Chart showing renewable energy share growth over time for the 10 countries leading in renewable energy.

Insight:

Norway and Iceland are leading the world in renewable energy, with more than half of their consumption coming from renewable energy.

Iceland and Sweden saw the largest growth in their renewable energy share. All countries saw occasional dips and rises, demonstrating how renewable energy share growth isn’t necessarily linear. Interestingly, Middle Africa saw a dip in the early 2010s but bounced back in 2020.

Scatter plot: Show impact of renewable energy for top emitters

Filter the data for the top 10 emitters, then use a scatter plot to look at renewable energy share vs. greenhouse gas emissions over time.

# Select top emitters and calculate renewable share vs. emissions
top_emitters = df.groupby('country')['greenhouse_gas_emissions'].sum().nlargest(10).index
top_emitters_data = df[df['country'].isin(top_emitters)]

# Plot renewable share vs. greenhouse gas emissions over time
fig = px.scatter(top_emitters_data, x='renewable_share', y='greenhouse_gas_emissions',
                color='country', title="Impact of Renewable Energy on Emissions for Top Emitters")
fig.show()

Output:

Chart showing impact of renewable energy on emissions for the top emitters.

Insight:

As a country uses more renewable energy, it also has more greenhouse gas emissions, meaning that its total energy consumption rises faster than its renewable consumption. North America is an exception in that its greenhouse gas emissions stayed relatively constant throughout the years as its renewable share continued to increase.

Model projected global energy consumption

Aggregate the global primary energy consumption by year, then build an autoregressive integrated moving average (ARIMA) model to project total global energy consumption for the next few years. Plot the historical and forecasted energy consumption using Matplotlib.

import pandas as pd
from statsmodels.tsa.arima.model import ARIMA
import matplotlib.pyplot as plt

# Aggregate global primary energy consumption by year
global_energy = df[df['country'] == 'World'].groupby('year')['primary_energy_consumption'].sum()

# Build an ARIMA model for projection
model = ARIMA(global_energy, order=(1, 1, 1))
model_fit = model.fit()
forecast = model_fit.forecast(steps=10)  # Projecting for 10 years

# Plot historical and forecasted energy consumption
plt.plot(global_energy, label='Historical')
plt.plot(range(global_energy.index[-1] + 1, global_energy.index[-1] + 11), forecast, label='Forecast')
plt.xlabel("Year")
plt.ylabel("Primary Energy Consumption")
plt.title("Projected Global Energy Consumption")
plt.legend()
plt.show()

Output:

Chart showing historical and projected global energy consumption.

Insight:

This model projects that global energy consumption will continue to rise.

Example notebook

Use the following notebook to perform the steps in this article. For instructions on importing a notebook to a Azure Databricks workspace, see Import a notebook.

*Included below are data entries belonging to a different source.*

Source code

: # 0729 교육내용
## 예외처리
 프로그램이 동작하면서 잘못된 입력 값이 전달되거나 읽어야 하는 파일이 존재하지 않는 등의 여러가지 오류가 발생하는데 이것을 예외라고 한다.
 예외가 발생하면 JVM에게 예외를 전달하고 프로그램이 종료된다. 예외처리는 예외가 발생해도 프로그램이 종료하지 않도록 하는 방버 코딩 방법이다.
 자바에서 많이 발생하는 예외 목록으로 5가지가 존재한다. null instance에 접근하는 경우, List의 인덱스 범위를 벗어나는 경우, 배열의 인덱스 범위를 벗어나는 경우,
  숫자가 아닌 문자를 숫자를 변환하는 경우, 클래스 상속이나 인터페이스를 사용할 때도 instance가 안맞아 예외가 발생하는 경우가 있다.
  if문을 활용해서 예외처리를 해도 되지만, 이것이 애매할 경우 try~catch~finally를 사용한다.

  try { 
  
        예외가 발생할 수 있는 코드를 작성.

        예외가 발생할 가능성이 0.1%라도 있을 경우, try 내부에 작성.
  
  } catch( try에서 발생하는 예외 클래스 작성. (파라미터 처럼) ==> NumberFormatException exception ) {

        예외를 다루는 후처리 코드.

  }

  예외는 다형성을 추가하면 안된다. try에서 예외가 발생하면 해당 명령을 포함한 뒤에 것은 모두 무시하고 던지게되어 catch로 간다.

Tutorial: EDA with global energy data

Get notebook

Next steps

Now that you’ve performed some initial exploratory data analysis on your dataset, try these next steps:

  • See the Appendix in the example notebook for additional EDA visualization examples.
  • If you ran into any errors while going through this tutorial, try using the built-in debugger to step through your code. See Debug notebooks.
  • Share your notebook with your team so that they can understand your analysis. Depending on what permissions you give them, they can help develop code to further the analysis or add comments and suggestions for further investigation.
  • Once you’ve finalized your analysis, create a notebook dashboard or an AI/BI dashboard with the key visualizations to share with stakeholders.